TASK PROMPT:
Copy out every one of the lines below without changing anything, but leave the pictures out.

━━━

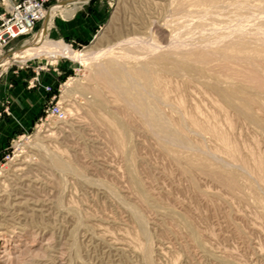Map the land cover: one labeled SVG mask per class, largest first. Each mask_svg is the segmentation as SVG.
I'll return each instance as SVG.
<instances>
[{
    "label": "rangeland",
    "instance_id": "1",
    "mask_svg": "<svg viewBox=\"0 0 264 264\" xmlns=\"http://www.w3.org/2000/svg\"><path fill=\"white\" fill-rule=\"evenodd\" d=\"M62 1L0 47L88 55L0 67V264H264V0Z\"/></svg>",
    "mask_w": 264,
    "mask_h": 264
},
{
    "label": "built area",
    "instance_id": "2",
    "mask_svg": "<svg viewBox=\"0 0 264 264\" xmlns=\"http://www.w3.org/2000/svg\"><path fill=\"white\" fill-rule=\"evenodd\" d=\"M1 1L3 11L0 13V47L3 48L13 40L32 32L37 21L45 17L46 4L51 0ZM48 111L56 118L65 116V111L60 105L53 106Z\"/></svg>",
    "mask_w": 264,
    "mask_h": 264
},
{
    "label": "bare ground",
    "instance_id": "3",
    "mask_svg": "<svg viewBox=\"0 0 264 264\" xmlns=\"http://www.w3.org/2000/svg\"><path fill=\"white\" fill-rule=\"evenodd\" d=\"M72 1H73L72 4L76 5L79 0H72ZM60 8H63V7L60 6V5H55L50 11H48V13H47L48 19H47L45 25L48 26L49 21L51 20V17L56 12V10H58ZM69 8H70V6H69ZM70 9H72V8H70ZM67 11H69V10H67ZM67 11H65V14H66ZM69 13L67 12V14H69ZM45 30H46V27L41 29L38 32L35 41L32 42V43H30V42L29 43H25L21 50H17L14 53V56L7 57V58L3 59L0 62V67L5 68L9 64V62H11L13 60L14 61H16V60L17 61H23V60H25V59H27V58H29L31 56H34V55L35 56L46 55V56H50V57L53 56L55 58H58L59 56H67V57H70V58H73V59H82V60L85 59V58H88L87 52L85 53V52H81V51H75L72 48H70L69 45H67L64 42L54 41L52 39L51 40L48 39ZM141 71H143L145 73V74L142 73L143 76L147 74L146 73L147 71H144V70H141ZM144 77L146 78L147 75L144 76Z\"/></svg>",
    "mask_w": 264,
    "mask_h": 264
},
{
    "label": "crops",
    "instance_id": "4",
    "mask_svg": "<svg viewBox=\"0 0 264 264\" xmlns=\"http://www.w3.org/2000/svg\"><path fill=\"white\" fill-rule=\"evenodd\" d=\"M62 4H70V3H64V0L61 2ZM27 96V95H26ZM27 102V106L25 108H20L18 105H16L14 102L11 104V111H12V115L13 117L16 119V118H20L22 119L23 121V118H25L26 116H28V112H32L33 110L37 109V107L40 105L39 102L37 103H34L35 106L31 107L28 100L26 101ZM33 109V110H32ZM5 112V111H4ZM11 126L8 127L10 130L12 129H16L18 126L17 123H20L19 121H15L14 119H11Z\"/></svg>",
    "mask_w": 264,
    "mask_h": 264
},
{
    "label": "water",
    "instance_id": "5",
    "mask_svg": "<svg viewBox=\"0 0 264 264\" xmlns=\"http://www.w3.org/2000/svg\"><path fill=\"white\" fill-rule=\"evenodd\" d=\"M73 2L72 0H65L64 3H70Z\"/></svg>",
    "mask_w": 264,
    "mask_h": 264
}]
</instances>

━━━

RESPONSE FOR THIS EXERCISE:
Map the land cover: one labeled SVG mask per class, largest first. Each mask_svg is the segmentation as SVG.
I'll return each instance as SVG.
<instances>
[{
    "label": "rangeland",
    "instance_id": "1",
    "mask_svg": "<svg viewBox=\"0 0 264 264\" xmlns=\"http://www.w3.org/2000/svg\"><path fill=\"white\" fill-rule=\"evenodd\" d=\"M62 1L0 47L88 55L0 67V264H264V0Z\"/></svg>",
    "mask_w": 264,
    "mask_h": 264
},
{
    "label": "built area",
    "instance_id": "2",
    "mask_svg": "<svg viewBox=\"0 0 264 264\" xmlns=\"http://www.w3.org/2000/svg\"><path fill=\"white\" fill-rule=\"evenodd\" d=\"M1 1L3 11L0 13V47L3 48L13 40L32 32L37 21L45 17L46 4L51 0ZM48 111L56 118L65 116V111L60 105L53 106Z\"/></svg>",
    "mask_w": 264,
    "mask_h": 264
},
{
    "label": "bare ground",
    "instance_id": "3",
    "mask_svg": "<svg viewBox=\"0 0 264 264\" xmlns=\"http://www.w3.org/2000/svg\"><path fill=\"white\" fill-rule=\"evenodd\" d=\"M72 1H73L72 4L76 5L79 0H72ZM60 8H63V7L60 6V5H55L50 11H48V13H47L48 19H47L45 25L48 26L49 21L51 20V17L56 12V10H58ZM69 8H70V6H69ZM70 9H72V8H70ZM67 11H69V10H67ZM67 11H65V14H66ZM69 13L67 12V14H69ZM45 30H46V27L41 29L38 32L35 41L32 42V43H30V42L29 43H25L21 50H17L14 53V56L7 57V58L3 59L0 62V67L5 68L9 64V62H11L13 60L14 61H16V60L17 61H23V60H25V59H27V58H29L31 56H34V55L35 56L46 55V56H50V57L53 56L55 58H58L59 56H67V57H70V58H73V59H82V60L85 59V58H88L87 52L85 53V52H81V51H75L72 48H70L69 45H67L64 42L54 41L52 39L51 40L48 39ZM141 71H143L145 73V74L142 73L143 76L147 74L146 73L147 71H144V70H141ZM144 77L146 78L147 75L144 76Z\"/></svg>",
    "mask_w": 264,
    "mask_h": 264
},
{
    "label": "crops",
    "instance_id": "4",
    "mask_svg": "<svg viewBox=\"0 0 264 264\" xmlns=\"http://www.w3.org/2000/svg\"><path fill=\"white\" fill-rule=\"evenodd\" d=\"M62 4H70V3H64V0L61 2ZM27 96V95H26ZM27 102V106L25 108H20L18 105H16L14 102L11 104V111H12V115L13 117L16 119V118H20L22 119L23 121V118H25L26 116H28V112H32L33 110L37 109V107L40 105L39 102L37 103H34L35 106L31 107L28 100L26 101ZM33 109V110H32ZM5 112V111H4ZM11 126L8 127L10 130L12 129H16L18 126L17 123H20L19 121H15L14 119H11Z\"/></svg>",
    "mask_w": 264,
    "mask_h": 264
},
{
    "label": "water",
    "instance_id": "5",
    "mask_svg": "<svg viewBox=\"0 0 264 264\" xmlns=\"http://www.w3.org/2000/svg\"><path fill=\"white\" fill-rule=\"evenodd\" d=\"M73 2L72 0H65L64 3H70Z\"/></svg>",
    "mask_w": 264,
    "mask_h": 264
}]
</instances>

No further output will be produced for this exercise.